Macy's has a shocking number of poor-performing stores
Maybe Macy’s (M) should only have 150 stores.
The struggling department store retailer’s CEO Jeff Gennette told analysts on an earnings conference call Wednesday that sales continue to grow strongly at its ‘Growth 50’ stores. Hatched in 2018 as a means to jump start growth via new ideas, ‘Growth 50’ reflects Macy’s decision to invest an outsized amount in its top 50 stores. These stores — which reportedly are getting a cool $200 million investment — have received improved fixtures, updated in-store technology, better flooring and product assortments more tied to local shopping preferences.

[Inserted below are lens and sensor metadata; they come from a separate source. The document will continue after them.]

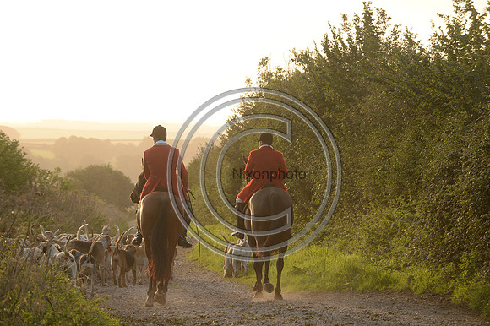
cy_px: 163
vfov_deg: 6.9
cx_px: 245
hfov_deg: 10.3
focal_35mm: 200
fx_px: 2721
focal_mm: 200
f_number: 9
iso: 2500
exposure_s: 1/1000
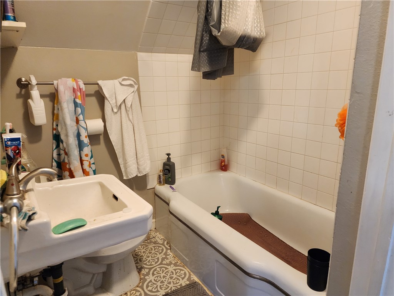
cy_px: 148
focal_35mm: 23
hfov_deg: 73.9
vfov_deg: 58.9
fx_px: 262
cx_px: 197
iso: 1000
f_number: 1.8
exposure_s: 1/120
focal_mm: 6.4
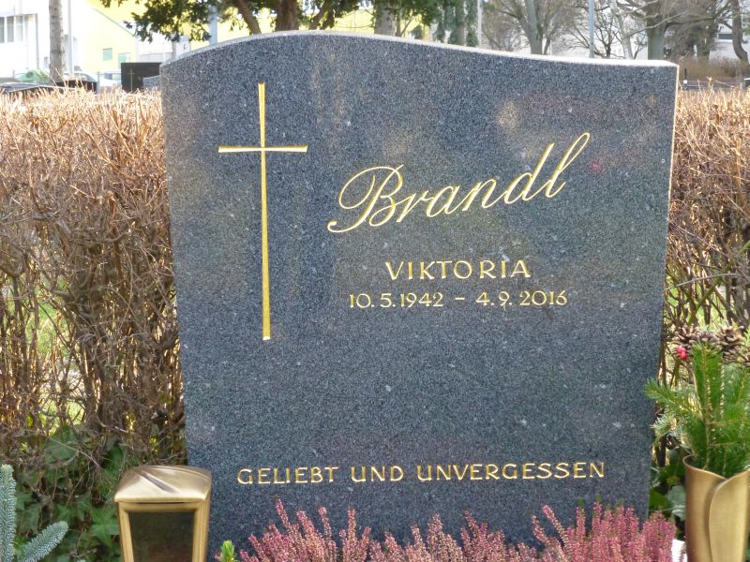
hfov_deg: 23.0
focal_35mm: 85
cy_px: 281
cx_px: 375
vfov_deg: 17.4
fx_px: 1842
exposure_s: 1/125
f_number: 5.2
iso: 800
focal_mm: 15.1
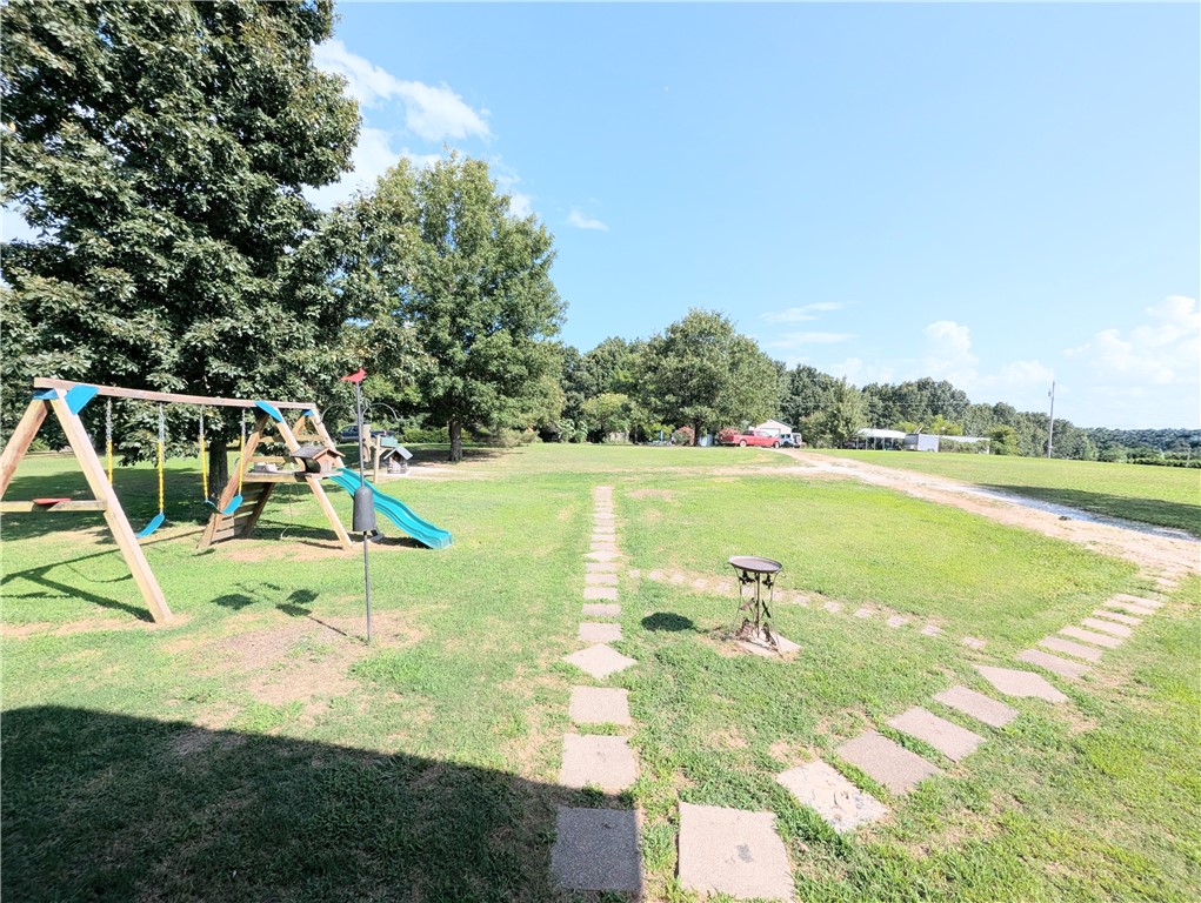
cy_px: 452
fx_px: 452
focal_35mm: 13
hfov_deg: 106.1
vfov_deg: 90.0
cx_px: 600
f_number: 2.2
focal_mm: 1.95
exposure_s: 1/1307
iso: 47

Gennette said Macy’s is moving forward with these type of upgrades at another 100 stores. Their overhaul is expected to be completed by October just ahead of the crucial holiday shopping season.
All in, Gennette noted these 150 stores — essentially in the very best locations — collectively represent about 50% of Macy’s bricks-and-mortar store sales.
So, all of this begs the question: What is going on at the other 500 or so Macy’s stores (or 50% of sales) not getting shown a ton of love? And more importantly, what’s their future look like if Macy’s doesn’t deem them worthy enough for snazzy remodels?
The short answer to both those questions is not too hot. While Macy’s is adding its no frills ‘Backstage’ off-price model in many of these lower-tier stores, it doesn’t appear to be enough to dial up the growth.
“The neighborhood stores, I would expect those to continue to negatively comp, but they’re becoming more profitable because we’re operating them more efficiently with less square footage. The customers are moving through fulfillment, so we are handling their expectations in those particular stores,” Gennette said.
Macy’s top executive downplayed the need to close more of these lagging stores, reiterating an importance to serve a national customer in a digital shopping world.
Fair point.
But the fact is Macy’s has what may be hundreds of stores where sales continue to decline and may do so for the foreseeable future. As many Macy’s shoppers can attest, there remains scores of stores that are very underwhelming to visit. Indeed, all of that certainly took its toll on the second quarter, and will likely continue to do so for the balance of the year.
Macy’s reported second quarter adjusted earnings of 28 cents a share, missing analyst forecasts for 45 cents a share. Earnings plunged from 70 cents a year ago. Same-store sales rose a meager 0.3%. Full-year earnings guidance was slashed to $2.85 to $3.05 a share from $3.05 to $3.25 previously.
“While Macy's is gaining traction with its various initiatives, we remain sidelined given secular headwinds. We believe realizing sizable, sustainable margin gains may be challenging as Macy's invests in [long-term] initiatives,” said Jefferies retail analyst Randy Konik.